Studio album by Jesse Cook
- Released: September 26, 1995
- Genre: New-age, flamenco
- Length: 40:03
- Label: Narada

Jesse Cook chronology
|  | Tempest (1995) | Gravity (1996) |

= Tempest (Jesse Cook album) =

Tempest is the debut album by Jesse Cook. He played guitar, palmas, synthesizer, djembe, and percussion with Mario Melo on congas, percussion, and palmas, Blake Manning on darbuka, timbali, and Andrew Morales on bass guitar. Part of the album's publicity was gained after the tracks "Tempest" and "Breeze from Saintes Maries" were used by an Ontario cable TV operator as background music for their TV program listing channel.

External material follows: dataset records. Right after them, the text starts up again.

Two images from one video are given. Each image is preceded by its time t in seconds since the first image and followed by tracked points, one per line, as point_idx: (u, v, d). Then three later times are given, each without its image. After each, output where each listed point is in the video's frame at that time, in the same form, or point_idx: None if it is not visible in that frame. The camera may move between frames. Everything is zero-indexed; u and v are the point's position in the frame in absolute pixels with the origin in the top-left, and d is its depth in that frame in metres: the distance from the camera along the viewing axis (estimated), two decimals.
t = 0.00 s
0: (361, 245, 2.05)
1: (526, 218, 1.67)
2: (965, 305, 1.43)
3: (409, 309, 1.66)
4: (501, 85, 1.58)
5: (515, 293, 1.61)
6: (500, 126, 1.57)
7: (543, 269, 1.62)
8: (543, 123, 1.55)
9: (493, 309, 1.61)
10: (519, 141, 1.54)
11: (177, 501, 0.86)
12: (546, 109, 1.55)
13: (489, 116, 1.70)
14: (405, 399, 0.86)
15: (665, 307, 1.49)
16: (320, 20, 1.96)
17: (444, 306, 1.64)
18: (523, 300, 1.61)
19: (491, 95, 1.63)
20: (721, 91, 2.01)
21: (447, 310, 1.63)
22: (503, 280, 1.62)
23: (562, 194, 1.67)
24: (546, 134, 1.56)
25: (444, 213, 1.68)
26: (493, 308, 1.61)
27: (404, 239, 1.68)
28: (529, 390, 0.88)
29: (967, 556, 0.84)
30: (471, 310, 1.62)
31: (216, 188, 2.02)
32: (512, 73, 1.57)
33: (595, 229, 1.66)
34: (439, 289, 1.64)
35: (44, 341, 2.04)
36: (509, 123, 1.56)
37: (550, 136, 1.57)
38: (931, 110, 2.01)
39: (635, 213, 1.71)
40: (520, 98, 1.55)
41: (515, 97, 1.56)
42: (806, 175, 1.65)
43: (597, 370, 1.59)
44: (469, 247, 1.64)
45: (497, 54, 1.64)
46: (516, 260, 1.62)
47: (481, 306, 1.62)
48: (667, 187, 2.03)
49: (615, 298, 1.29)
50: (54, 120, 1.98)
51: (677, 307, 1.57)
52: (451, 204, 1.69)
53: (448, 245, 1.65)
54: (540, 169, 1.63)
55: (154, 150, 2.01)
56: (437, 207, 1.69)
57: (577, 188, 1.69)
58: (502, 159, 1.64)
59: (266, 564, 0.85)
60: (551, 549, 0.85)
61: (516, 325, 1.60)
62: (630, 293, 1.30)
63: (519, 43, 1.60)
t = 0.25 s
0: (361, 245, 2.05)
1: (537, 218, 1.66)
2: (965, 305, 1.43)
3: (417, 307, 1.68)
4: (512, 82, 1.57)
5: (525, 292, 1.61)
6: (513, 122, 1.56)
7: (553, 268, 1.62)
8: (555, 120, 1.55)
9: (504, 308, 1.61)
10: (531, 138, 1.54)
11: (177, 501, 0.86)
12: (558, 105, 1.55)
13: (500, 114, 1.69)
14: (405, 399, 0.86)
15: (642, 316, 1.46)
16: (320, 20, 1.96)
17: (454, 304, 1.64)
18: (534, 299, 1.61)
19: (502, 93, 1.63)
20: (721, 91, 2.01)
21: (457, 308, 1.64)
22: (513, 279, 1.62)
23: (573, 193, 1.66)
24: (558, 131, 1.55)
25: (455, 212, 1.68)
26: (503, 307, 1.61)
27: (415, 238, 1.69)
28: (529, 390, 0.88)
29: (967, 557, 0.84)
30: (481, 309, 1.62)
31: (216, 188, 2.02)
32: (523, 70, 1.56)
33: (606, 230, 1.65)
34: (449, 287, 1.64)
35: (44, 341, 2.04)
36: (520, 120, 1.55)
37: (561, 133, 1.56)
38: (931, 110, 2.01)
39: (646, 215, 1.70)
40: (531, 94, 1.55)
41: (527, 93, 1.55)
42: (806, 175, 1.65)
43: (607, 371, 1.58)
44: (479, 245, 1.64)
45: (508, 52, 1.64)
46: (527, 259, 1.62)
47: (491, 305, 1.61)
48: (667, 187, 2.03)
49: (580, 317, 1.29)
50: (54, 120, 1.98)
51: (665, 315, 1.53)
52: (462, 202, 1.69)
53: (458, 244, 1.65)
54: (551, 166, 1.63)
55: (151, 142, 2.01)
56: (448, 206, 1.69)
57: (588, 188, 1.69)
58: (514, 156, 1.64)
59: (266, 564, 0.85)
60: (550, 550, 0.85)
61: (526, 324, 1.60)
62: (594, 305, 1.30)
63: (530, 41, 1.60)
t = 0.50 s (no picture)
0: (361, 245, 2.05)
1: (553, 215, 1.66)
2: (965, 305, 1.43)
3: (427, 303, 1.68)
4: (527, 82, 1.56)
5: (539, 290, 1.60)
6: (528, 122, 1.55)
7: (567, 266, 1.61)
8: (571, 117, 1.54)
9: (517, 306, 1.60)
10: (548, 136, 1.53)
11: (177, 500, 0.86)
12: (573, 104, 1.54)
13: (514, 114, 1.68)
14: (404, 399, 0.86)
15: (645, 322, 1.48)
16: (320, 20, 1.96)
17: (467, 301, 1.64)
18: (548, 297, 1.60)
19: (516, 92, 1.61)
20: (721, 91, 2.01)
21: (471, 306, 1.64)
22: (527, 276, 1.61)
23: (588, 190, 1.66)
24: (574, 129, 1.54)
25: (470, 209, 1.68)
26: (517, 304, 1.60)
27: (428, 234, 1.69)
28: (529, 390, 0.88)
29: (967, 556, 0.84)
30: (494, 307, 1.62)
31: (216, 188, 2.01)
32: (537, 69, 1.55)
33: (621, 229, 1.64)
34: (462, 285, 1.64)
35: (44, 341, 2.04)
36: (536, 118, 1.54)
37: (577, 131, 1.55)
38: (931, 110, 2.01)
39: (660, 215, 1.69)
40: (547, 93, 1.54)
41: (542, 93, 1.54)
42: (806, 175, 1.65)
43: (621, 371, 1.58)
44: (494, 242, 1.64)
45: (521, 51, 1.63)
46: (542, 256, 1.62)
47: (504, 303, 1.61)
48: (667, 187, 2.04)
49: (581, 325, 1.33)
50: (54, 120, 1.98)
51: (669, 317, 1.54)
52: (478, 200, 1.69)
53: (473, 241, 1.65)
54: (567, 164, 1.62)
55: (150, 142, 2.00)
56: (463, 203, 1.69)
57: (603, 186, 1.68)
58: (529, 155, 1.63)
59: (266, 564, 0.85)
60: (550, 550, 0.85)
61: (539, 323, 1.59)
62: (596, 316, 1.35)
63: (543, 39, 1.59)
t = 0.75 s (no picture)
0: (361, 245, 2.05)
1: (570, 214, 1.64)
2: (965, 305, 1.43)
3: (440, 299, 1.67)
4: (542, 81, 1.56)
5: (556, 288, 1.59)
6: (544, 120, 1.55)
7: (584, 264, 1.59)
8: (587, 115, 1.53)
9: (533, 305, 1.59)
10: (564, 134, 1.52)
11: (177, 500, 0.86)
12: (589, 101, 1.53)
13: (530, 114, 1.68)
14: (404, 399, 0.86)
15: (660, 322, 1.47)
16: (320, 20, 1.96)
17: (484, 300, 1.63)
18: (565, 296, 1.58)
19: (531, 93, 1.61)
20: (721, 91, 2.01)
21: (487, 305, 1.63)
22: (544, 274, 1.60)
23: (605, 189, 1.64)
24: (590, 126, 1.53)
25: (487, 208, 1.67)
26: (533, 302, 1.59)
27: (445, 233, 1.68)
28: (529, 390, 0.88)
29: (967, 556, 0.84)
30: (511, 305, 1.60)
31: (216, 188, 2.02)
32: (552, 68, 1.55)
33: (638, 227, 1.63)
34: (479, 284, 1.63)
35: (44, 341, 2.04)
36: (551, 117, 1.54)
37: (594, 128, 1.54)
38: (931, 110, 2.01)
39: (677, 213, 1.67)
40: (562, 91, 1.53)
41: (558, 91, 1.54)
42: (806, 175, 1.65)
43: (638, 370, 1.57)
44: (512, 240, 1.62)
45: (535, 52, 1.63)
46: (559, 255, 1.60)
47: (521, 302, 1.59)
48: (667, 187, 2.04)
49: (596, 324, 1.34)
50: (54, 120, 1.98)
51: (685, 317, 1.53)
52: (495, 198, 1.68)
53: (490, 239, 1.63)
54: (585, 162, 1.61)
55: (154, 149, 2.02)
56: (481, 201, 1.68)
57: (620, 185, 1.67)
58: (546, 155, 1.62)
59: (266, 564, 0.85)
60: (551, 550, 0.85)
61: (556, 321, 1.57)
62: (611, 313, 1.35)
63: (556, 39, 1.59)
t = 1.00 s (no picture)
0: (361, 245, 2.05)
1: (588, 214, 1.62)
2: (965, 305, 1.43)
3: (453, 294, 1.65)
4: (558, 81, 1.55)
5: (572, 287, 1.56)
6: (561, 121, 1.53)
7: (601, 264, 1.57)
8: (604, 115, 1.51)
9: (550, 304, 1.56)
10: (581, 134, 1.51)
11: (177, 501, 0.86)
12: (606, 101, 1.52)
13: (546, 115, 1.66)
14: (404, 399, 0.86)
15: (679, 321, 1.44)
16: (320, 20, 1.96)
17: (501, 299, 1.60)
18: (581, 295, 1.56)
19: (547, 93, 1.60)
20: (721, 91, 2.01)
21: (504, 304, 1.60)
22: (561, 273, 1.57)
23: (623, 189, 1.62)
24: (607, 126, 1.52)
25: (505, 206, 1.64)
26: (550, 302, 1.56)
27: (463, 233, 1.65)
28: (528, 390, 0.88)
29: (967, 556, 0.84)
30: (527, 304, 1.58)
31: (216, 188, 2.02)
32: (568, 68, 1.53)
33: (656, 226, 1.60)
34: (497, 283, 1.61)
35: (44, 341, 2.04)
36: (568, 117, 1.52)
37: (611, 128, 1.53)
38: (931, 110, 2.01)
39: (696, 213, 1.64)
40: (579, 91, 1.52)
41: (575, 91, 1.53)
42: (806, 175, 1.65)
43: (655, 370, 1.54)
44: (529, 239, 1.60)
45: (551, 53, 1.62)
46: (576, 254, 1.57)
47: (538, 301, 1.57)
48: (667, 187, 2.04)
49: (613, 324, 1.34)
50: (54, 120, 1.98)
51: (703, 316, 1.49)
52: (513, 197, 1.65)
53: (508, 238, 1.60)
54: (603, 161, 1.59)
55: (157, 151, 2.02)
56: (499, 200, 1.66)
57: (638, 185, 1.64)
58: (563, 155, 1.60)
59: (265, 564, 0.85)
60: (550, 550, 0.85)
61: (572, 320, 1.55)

The tracks were played in a loop for many months, "growing" on many viewers to the point they called the cable operator to inquire about it.

==Track listing==
1. "Tempest" – 3:02
2. "Cascada" – 3:10
3. "Breeze from Saintes Maries" – 5:22
4. "Baghdad" – 4:21
5. "Parasol" – 5:36
6. "Dance of Spring" – 4:26
7. "Soledad" – 3:05
8. "Orbit" – 3:09
9. "Fate (Parasol Reprise)" – 5:07
10. "Jumpstart" – 3:05

All selections composed by Jesse Cook.